Tuesday, January 16, 2007

DESCANSE EM PAZ (REST IN PEACE)



Mainly since the 19th century, a romantic overflow is quite evident, by which the representations of death are associated to the Kitsch universe; a trend that from that moment on has been strengthened.
The diverse aspects of mortuary Kitsch develop inexorably from cemetery to cemetery, throughout all corners of this planet. A distinctive feature of the Catholic cemetery - although not exclusively -, an ever emerging overflow of a caramelized Death, sweetened with cascading sentiment, passes before our eyes; a travesty of Death as life; an occult, adulterated and veiled Death. This stance is sustained mainly by the rewarded efforts of intrepid funerary entrepreneurs and by a fervours response of passive and grief-stricken customers.Restricting ourselves to the European paradigm, we can observe in our cemeteries a forest of realistic and "painful" statues, of mortuary chapels, temples, monuments, galleries, modern dolmens and menhirs.In contrast with a past where Death carried in itself a certification of the highest manifestations of civilization, as is the particular case of the Etruscan necropolises or that of the massive pharaonic tombs of Ancient Egypt, our present days privilege a domestic and camouflaged Death.
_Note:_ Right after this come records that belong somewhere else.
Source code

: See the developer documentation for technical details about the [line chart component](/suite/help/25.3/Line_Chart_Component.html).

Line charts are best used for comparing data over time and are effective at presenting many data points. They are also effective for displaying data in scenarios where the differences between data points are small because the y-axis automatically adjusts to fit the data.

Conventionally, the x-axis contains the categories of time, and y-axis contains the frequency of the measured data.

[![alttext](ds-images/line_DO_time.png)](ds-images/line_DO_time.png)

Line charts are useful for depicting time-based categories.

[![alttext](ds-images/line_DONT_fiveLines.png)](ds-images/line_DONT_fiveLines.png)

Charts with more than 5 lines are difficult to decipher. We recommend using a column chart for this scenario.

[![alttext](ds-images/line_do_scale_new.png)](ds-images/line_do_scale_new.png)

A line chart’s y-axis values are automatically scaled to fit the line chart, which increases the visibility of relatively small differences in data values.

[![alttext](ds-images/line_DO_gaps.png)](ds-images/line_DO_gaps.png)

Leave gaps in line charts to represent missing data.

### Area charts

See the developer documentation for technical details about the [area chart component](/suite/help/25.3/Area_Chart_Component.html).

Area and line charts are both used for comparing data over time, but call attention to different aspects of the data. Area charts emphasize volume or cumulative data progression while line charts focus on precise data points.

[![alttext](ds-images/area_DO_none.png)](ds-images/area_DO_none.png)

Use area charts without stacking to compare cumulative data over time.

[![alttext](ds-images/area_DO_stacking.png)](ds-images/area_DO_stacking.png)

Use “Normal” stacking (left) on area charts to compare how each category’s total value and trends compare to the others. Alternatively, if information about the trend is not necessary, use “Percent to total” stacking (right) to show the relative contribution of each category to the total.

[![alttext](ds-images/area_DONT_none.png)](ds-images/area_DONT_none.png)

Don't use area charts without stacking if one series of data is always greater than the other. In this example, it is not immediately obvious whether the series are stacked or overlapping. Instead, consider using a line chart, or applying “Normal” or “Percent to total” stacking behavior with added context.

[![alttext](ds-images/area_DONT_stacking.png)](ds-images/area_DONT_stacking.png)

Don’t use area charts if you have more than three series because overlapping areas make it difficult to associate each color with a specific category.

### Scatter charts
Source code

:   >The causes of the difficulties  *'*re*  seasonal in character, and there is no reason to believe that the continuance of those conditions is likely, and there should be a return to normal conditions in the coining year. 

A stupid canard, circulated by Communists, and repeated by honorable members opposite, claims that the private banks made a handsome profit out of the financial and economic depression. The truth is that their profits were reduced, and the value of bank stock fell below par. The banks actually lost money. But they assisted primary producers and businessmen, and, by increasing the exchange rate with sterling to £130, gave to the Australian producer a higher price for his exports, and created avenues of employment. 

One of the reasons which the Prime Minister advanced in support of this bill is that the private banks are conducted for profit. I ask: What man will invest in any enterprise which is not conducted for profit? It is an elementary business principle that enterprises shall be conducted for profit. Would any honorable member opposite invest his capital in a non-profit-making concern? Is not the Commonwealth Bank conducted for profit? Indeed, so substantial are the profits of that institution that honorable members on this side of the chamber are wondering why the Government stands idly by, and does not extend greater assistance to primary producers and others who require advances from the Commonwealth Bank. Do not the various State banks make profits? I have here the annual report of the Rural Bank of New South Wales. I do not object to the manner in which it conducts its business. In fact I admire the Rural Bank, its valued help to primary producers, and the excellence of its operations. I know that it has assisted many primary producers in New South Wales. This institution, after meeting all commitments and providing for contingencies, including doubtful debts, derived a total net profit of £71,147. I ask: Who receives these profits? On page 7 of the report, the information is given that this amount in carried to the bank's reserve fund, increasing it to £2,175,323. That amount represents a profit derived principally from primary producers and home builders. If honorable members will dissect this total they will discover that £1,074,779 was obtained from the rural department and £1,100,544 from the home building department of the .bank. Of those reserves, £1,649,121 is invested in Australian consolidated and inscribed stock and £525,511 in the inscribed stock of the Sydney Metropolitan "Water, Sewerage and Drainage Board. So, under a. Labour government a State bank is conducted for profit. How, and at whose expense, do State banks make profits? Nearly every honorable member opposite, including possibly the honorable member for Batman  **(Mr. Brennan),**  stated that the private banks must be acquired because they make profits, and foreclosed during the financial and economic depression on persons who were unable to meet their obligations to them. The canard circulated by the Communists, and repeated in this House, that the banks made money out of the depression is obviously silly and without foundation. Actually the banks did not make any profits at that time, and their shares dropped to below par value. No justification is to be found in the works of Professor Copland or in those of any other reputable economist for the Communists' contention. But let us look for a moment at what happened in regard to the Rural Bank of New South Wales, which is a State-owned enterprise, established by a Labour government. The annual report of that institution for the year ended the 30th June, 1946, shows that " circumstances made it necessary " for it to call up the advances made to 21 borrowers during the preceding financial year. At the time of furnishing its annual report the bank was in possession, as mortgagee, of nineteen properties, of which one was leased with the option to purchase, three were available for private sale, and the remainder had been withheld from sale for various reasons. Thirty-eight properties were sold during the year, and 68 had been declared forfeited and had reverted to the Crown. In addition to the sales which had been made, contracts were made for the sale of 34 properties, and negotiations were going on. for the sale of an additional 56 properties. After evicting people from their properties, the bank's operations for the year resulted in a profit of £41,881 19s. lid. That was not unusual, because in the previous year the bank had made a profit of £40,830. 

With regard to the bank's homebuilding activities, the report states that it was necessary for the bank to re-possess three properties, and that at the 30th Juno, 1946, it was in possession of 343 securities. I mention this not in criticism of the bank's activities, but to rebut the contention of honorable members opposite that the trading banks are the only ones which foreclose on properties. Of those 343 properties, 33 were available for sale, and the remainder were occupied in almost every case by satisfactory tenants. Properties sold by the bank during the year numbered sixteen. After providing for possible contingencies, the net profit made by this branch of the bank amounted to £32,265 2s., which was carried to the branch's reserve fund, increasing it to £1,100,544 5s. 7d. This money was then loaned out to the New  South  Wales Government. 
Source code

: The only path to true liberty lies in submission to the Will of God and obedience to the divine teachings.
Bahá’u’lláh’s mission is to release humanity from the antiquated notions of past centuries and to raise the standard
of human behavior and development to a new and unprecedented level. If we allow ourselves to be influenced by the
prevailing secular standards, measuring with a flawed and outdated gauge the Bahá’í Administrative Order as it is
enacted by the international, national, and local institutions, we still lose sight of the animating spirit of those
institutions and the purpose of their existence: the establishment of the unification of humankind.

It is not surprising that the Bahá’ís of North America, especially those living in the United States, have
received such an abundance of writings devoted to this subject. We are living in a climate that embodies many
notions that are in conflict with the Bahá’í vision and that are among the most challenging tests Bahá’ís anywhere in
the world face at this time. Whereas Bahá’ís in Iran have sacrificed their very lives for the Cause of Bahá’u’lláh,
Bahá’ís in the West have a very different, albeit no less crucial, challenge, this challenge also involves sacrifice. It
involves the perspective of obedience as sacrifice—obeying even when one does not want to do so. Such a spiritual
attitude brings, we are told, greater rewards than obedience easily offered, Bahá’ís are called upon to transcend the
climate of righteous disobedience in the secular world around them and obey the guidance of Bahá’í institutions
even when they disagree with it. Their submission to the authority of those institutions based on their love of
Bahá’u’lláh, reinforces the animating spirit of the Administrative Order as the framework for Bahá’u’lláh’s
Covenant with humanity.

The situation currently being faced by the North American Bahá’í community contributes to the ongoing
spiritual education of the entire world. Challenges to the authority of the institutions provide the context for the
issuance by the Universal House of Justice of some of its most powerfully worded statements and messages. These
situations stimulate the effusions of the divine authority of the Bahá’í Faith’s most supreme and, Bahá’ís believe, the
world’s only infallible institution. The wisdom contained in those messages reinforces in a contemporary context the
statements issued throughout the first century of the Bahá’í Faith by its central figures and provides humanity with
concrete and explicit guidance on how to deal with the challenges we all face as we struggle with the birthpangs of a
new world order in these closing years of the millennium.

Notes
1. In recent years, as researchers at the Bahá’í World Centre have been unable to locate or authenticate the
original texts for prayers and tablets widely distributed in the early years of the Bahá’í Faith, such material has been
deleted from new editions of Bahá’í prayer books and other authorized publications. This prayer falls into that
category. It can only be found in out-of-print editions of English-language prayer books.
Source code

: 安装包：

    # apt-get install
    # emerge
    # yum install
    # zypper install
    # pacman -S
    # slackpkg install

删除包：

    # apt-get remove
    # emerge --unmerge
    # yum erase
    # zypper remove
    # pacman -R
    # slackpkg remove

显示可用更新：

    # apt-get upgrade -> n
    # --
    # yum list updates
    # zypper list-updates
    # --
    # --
This remark is evident from the innumerable "works of art" that day in day out flourish in our cemeteries, as if praising to commiseration and self-pity, and as a continuous emotional blackmail to the world of the living. An undoubtedly Kitsch stance.We can allude to some examples of tombs found in the Père-Lachaise, in Paris: Croce-Spinelli and Sivel, Victor Noir, Raspail, among so many others.